According to information provided by the oilfield services company Baker Hughes, the average number of rigs drilling for oil and gas has decreased from 780 in December 2022 to 687 in June 2023 as a direct result of the decline in prices. Lower 48 production should decrease in the third quarter of 2023 and continue to do so until at least the first quarter of 2024 due to the reduced number of rigs. If there is no worldwide downturn, more slow or negative development from the Lower 48 joined with cuts reported by Saudi Arabia and its partners in OPEC+ are probably going to lessen worldwide inventories later in 2023 and mid-2024.

Ironically, OPEC+ cuts are likely to stabilize crude prices at a higher level than would otherwise be the case, easing some of the pressure on producers in the Lower 48 and stabilizing their output at a slightly higher level. In terms of gas, dry production reached 3,063 billion cubic feet (bcf) in April 2023, representing a nearly 6% increase over April 2022. In the first four months of the year, total production reached a record 12,239 bcf, an increase of 7% from the previous year. Similar to oil, gas production has increased slowly in the second and third quarters of 2022 in response to extremely high prices.

In real terms, monthly average futures prices peaked at over USD9 per million British thermal units in August 2022, which was in the 78th percentile for all months since 2000. However, they fell to less than USD2.50 in June 2023, which was in the fourth percentile. In the second half of 2023 and the first half of 2024, gas production growth is expected to sharply slow, which should reduce excess inventories during the winter of 2023/24.

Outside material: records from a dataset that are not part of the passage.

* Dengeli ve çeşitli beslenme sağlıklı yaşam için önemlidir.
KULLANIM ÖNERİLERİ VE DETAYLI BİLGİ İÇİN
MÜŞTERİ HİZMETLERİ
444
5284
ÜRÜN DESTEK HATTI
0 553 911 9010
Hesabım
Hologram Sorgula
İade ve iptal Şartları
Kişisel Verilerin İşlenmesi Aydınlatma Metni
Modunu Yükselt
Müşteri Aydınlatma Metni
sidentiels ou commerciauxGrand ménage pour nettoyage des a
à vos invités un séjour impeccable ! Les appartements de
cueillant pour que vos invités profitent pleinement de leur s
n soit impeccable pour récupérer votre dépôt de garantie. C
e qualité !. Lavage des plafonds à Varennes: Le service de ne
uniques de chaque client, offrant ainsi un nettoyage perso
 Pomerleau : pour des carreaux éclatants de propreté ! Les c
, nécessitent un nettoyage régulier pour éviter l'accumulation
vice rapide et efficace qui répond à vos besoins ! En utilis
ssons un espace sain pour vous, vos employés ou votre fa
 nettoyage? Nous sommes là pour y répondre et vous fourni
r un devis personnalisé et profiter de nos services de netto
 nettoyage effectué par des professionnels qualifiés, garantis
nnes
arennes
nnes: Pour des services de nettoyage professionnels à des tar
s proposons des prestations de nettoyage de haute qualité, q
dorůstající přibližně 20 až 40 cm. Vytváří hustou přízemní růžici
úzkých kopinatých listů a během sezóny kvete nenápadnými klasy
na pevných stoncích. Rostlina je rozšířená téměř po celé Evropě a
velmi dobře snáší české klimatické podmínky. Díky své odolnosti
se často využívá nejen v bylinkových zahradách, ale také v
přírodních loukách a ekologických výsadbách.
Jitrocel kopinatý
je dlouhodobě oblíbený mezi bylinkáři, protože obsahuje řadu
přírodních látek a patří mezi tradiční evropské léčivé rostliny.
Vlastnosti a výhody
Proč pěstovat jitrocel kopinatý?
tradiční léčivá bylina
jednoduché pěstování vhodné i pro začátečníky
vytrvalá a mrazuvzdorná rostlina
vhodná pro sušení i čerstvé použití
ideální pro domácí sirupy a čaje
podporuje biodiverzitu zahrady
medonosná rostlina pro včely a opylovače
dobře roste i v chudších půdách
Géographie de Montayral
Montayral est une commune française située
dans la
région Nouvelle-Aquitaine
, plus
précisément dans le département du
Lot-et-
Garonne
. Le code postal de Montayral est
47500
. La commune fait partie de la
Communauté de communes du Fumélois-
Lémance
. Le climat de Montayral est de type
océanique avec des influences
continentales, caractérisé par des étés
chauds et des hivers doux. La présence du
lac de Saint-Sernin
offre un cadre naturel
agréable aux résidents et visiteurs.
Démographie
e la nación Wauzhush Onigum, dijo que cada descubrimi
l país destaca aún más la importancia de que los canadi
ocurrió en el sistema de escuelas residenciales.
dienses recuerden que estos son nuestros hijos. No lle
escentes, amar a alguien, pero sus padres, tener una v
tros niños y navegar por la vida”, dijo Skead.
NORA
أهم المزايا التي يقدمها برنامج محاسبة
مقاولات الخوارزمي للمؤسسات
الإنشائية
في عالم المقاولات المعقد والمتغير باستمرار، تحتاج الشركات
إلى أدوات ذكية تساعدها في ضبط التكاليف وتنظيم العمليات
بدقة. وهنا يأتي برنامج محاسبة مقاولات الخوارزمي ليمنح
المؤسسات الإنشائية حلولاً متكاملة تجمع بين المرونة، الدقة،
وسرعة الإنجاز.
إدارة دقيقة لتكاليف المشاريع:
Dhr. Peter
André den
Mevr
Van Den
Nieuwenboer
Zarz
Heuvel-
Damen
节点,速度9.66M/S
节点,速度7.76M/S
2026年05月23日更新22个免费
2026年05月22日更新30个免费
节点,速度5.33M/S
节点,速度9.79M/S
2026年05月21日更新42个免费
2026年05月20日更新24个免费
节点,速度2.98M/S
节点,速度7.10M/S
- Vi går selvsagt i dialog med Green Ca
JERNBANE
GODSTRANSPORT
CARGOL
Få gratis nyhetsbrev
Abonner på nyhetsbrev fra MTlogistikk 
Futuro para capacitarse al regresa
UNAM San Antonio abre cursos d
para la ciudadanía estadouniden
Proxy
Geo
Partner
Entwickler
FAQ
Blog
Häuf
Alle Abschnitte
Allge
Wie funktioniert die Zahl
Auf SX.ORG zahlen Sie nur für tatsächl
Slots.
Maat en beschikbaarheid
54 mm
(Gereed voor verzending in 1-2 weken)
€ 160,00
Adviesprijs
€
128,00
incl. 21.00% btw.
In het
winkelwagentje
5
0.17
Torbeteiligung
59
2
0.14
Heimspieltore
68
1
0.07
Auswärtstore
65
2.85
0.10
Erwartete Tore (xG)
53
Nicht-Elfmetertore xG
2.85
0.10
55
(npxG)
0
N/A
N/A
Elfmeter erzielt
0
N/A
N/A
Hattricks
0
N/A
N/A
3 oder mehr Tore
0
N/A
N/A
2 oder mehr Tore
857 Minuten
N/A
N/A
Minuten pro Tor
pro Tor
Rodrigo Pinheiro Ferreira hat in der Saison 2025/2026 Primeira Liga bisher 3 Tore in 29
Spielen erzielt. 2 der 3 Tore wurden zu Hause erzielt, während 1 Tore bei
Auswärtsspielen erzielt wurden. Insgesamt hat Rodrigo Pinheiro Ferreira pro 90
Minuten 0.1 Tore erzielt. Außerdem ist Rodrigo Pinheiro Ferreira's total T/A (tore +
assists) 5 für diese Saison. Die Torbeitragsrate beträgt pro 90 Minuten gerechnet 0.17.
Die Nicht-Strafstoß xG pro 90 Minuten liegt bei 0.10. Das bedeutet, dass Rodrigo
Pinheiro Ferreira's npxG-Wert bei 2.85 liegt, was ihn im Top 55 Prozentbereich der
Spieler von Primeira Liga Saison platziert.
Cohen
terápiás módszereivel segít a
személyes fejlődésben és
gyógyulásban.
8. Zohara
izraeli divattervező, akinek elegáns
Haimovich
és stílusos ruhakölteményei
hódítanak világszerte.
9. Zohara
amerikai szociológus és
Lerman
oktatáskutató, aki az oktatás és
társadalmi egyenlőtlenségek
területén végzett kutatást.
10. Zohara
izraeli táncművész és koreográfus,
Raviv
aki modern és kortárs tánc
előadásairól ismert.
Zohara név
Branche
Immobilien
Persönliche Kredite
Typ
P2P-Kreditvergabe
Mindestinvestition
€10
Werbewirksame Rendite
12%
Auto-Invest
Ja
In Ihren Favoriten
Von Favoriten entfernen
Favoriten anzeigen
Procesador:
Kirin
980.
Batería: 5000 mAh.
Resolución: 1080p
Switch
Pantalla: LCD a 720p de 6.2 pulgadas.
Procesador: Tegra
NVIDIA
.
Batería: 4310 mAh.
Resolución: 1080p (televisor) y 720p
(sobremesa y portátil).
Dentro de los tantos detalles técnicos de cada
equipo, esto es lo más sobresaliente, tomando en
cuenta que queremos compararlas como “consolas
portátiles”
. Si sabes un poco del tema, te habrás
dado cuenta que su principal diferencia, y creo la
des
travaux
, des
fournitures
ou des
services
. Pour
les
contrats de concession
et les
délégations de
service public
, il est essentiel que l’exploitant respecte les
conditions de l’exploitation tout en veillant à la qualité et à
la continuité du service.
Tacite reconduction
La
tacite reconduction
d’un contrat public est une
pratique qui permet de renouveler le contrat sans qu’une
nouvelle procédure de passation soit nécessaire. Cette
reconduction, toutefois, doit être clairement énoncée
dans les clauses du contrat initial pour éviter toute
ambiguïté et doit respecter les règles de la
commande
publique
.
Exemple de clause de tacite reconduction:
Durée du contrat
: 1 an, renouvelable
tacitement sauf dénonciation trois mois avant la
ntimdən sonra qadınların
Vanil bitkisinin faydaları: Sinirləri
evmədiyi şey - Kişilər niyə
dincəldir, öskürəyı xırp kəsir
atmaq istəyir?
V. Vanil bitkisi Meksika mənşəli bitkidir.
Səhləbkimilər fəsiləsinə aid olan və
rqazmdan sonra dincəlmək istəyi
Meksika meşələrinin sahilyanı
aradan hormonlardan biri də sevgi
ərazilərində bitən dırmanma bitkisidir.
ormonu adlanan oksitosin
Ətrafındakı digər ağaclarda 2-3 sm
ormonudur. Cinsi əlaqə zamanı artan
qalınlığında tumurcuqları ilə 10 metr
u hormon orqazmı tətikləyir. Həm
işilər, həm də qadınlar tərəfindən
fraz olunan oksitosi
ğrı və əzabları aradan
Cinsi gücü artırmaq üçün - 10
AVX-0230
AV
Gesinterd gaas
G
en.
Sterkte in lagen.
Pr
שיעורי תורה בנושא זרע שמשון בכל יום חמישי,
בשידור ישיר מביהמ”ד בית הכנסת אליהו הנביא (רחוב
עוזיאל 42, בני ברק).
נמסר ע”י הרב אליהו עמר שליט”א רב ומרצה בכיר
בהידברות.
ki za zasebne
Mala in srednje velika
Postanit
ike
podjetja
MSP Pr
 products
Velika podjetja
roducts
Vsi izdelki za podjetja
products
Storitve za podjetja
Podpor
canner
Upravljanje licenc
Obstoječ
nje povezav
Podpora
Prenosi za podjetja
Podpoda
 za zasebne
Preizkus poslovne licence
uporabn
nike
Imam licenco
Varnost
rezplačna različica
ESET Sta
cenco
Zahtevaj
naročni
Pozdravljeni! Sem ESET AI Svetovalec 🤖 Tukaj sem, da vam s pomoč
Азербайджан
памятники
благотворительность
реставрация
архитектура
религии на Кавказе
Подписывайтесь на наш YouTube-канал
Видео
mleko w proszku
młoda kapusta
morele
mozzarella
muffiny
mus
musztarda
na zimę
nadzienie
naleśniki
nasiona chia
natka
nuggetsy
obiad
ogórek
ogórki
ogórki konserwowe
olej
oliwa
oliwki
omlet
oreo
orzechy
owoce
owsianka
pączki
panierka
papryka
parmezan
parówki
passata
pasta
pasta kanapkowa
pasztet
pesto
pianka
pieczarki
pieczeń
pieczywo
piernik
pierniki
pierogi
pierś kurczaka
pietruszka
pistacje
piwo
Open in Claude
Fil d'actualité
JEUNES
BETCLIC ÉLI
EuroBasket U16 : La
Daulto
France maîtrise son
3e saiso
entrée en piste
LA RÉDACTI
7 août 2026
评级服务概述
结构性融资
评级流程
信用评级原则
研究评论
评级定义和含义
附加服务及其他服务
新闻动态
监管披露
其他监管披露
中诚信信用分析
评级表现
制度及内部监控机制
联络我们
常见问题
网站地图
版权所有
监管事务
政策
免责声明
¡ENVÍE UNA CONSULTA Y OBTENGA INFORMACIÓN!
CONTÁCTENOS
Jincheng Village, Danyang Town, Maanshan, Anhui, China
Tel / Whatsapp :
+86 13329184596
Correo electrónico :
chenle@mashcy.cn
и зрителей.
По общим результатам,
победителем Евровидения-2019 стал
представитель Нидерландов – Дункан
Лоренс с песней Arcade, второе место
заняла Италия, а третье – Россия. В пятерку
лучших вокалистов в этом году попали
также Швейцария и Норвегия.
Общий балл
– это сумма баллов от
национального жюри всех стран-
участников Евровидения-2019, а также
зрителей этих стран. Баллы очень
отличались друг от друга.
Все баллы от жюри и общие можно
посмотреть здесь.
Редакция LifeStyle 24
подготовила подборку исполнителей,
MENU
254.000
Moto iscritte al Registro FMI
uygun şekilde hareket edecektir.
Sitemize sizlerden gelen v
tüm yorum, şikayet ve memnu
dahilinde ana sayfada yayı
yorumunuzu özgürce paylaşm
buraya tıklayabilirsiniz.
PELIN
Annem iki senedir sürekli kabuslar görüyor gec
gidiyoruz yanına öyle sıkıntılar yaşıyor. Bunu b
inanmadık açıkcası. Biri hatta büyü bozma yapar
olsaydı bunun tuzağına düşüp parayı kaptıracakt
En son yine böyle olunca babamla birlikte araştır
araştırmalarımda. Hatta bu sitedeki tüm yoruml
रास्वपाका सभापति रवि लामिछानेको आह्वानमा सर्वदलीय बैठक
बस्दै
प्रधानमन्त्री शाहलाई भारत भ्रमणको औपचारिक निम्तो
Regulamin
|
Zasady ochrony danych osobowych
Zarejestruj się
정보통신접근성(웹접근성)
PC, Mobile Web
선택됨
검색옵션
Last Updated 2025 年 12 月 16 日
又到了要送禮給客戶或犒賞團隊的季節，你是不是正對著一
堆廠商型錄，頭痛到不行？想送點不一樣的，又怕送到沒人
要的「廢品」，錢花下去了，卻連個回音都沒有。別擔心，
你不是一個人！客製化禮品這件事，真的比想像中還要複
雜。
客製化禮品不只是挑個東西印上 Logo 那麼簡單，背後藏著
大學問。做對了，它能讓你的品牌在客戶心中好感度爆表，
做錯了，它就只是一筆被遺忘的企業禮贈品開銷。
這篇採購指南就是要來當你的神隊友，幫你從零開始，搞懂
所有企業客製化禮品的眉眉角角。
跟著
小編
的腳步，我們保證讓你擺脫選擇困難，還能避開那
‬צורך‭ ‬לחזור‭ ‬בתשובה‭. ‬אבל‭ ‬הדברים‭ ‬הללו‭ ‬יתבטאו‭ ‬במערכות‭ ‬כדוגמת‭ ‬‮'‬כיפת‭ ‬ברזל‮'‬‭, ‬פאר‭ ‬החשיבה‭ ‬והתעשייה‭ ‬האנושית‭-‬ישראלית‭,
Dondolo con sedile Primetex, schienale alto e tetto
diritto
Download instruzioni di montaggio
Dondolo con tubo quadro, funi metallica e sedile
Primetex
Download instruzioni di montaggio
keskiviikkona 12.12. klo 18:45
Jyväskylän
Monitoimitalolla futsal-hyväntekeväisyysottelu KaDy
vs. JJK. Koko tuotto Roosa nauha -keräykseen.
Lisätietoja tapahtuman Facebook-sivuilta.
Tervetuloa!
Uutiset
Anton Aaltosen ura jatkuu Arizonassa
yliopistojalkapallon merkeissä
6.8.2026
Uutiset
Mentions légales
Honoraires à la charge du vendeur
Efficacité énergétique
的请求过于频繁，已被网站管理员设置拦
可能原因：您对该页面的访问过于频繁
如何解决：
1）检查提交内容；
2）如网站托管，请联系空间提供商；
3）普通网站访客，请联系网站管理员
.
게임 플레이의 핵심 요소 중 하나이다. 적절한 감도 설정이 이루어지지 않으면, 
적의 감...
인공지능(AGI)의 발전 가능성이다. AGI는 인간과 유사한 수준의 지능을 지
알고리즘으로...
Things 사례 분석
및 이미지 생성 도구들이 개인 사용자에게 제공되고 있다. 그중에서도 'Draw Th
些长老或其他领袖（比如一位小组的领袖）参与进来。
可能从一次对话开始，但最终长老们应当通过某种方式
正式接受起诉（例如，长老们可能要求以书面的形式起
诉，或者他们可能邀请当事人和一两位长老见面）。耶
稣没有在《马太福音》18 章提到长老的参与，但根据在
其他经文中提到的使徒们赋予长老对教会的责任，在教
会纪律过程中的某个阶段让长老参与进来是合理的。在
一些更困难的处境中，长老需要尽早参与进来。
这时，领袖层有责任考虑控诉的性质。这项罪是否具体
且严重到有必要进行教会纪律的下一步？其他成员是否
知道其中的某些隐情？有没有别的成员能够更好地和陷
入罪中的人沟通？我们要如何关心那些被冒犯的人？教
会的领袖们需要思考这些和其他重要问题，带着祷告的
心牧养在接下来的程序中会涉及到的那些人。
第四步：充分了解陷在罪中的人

At the end of April 2023, gas stocks in the United States were 261 billion cubic feet (+14%, or +0.58 standard deviations) higher than the average for the previous ten years. By the end of June 2023, the EIA's data indicated that the surplus had increased to 290 billion cubic feet, an increase of 12%, or +0.76 standard deviations. However, the surplus should be eliminated during the winter of 2023/24 if winter temperatures remain roughly in line with the recent average.